Wer als Kandidat jetzt auf den Strassen unterwegs ist, erlebt immer wieder interessante Begegnungen mit Bürgerinnen und Bürgern. Ein solches Gespräch hatte ich letzthin und es bestätigte mir ganz eindrücklich, dass ich für die richtige Partei kandidiere.

Ich sprach einen Mann im mittleren Alter in Begleitung einer hübschen kleinen Tochter auf die kommenden Kantonratswahlen an. Es stellte sich heraus, dass der Familienvater seine Mietwohnung mit seiner Frau und drei Kindern teilt. Mit seinem Einkommen liegt er im so genannten statistischen Durchschnitt. Dieses steht stetig steigenden Kosten gegenüber und so kommt diese Familie mit ihrem Einkommen mal gerade so durch. Die Zukunft scheint alles andere als rosig zu werden. Die Kosten dürften in nächster Zeit eher steigen als sinken.

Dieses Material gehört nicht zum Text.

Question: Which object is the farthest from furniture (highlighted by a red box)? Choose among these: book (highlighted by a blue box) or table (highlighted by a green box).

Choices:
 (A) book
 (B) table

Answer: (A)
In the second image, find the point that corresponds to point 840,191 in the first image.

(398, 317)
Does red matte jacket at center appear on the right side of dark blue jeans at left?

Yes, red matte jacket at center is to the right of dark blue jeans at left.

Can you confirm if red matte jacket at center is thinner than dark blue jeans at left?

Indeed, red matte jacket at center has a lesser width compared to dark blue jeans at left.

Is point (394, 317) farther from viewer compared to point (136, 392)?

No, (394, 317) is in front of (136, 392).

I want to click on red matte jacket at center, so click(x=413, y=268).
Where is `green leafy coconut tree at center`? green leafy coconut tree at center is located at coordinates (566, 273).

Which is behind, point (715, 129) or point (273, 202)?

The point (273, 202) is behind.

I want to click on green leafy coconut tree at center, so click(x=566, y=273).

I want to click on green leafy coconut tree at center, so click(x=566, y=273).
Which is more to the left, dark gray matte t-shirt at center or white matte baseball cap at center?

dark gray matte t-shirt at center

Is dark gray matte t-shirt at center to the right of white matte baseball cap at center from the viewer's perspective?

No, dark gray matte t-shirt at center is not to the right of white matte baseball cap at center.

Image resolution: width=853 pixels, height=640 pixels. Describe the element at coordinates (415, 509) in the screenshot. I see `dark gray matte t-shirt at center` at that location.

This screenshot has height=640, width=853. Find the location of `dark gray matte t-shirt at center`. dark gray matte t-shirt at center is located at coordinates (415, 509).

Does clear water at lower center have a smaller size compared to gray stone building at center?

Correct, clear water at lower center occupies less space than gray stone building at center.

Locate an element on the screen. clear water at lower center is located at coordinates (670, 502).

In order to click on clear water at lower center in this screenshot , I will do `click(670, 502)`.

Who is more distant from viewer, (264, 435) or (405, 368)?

Oft wird von Entlastung der Familien geredet, doch in Tat und Wahrheit sind dies zumeist nicht mehr als Lippenbekenntnisse. Kinderwünsche können heutzutage tatsächlich an den finanziellen Mitteln scheitern. Diese Entwicklung ist sehr bedenklich und illustriert auch die wachsende Ungleichheit in unserem Land. Ich will keinesfalls, dass sich in Zukunft «nur» noch Menschen mit hohen Einkommen Kinder leisten können. Dies würde zu einer Elite-Bildung unserer Gesellschaft führen und dies gefährdet mittel- bis langfristig die Stabilität der Schweiz.

Es ist darum im Kanton Luzern höchste Zeit - statt dauernd die Steuern für Unternehmungen zu senken - endlich mit der wirklichen Entlastung der Familien zu beginnen. Wenn der Wunsch, Kinder zu kriegen ein Armutsrisiko ist, stimmt definitiv etwas nicht!